Seite:
Kirsten Witte leitet das Zentrum für Nachhaltige Kommunen. „Unsere Kräfte müssen auf vielen Ebenen gebündelt werden“, sagt sie, „besonders die der kommunalen Akteur*innen. Politik, Verwaltung und Wirtschaft müssen zusammen gedacht werden.“ Wichtig sei ihr besonders die Studie der Bertelsmann Stiftung zur Halbzeitbilanz der SDGs in den Kommunen. Sie wünscht sich mehr Städte, die wie Mannheim aktiv sind. Man müsse nicht immer ein Leitbild entwickeln, sondern könne auch mit nur einem wichtigen Projekt anfangen. Dann fingen andere Feuer und machten vielleicht mit.
Wie kamen die Dinge in Bewegung?
„Zuhören ist wichtig“, sagt Regine Moll. „Die größte Expertise haben die Engagierten meist selbst. Man muss die Leute zusammenbringen und sie dann unterstützen.“ Aber die bürokratischen Hürden seien mitunter viel zu hoch, so Moll weiter. Die Freiwilligenagenturen seien Vereine. Jedes Jahr müsse ein neuer Antrag auf Unterstützung gestellt werden. Das binde zu viele Kapazitäten, die anders effektiver genutzt werden könnten.

Aufgaben:
a. Beantworte zum Text über nachhaltige Kommunen diese drei Fragen:
(i) Welches Zentrum leitet Kirsten Witte?
(ii) Welche Stadt nennt Kirsten Witte als Beispiel für eine aktive Stadt?
(iii) Wie oft muss laut Regine Moll ein Antrag auf Unterstützung gestellt werden?
b. Gib bitte den Abschnitt aus dem Text über nachhaltige Kommunen wortgetreu wieder, beginnend bei „Kirsten Witte leitet“ und endend bei „Dinge in Bewegung?“.

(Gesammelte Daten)
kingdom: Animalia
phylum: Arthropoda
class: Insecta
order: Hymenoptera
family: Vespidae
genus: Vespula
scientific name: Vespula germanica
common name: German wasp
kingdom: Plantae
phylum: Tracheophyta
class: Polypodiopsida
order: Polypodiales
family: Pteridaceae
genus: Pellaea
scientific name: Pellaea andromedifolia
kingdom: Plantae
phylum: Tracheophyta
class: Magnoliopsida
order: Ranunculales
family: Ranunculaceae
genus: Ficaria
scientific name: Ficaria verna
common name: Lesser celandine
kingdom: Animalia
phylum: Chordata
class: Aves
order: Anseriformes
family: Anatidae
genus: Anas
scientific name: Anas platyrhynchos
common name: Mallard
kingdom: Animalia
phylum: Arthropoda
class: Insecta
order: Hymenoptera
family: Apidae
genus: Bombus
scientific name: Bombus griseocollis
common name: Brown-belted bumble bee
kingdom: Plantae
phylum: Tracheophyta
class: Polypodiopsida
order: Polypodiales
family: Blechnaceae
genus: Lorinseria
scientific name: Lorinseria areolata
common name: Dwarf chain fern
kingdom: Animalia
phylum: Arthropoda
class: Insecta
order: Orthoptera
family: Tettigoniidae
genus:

Antworten je Aufgabe:
a.
(i) Das Zentrum für Nachhaltige Kommunen.
(ii) Mannheim.
(iii) Jedes Jahr.

b.
Kirsten Witte leitet das Zentrum für Nachhaltige Kommunen. „Unsere Kräfte müssen auf vielen Ebenen gebündelt werden“, sagt sie, „besonders die der kommunalen Akteur*innen. Politik, Verwaltung und Wirtschaft müssen zusammen gedacht werden.“ Wichtig sei ihr besonders die Studie der Bertelsmann Stiftung zur Halbzeitbilanz der SDGs in den Kommunen. Sie wünscht sich mehr Städte, die wie Mannheim aktiv sind. Man müsse nicht immer ein Leitbild entwickeln, sondern könne auch mit nur einem wichtigen Projekt anfangen. Dann fingen andere Feuer und machten vielleicht mit.
Wie kamen die Dinge in Bewegung?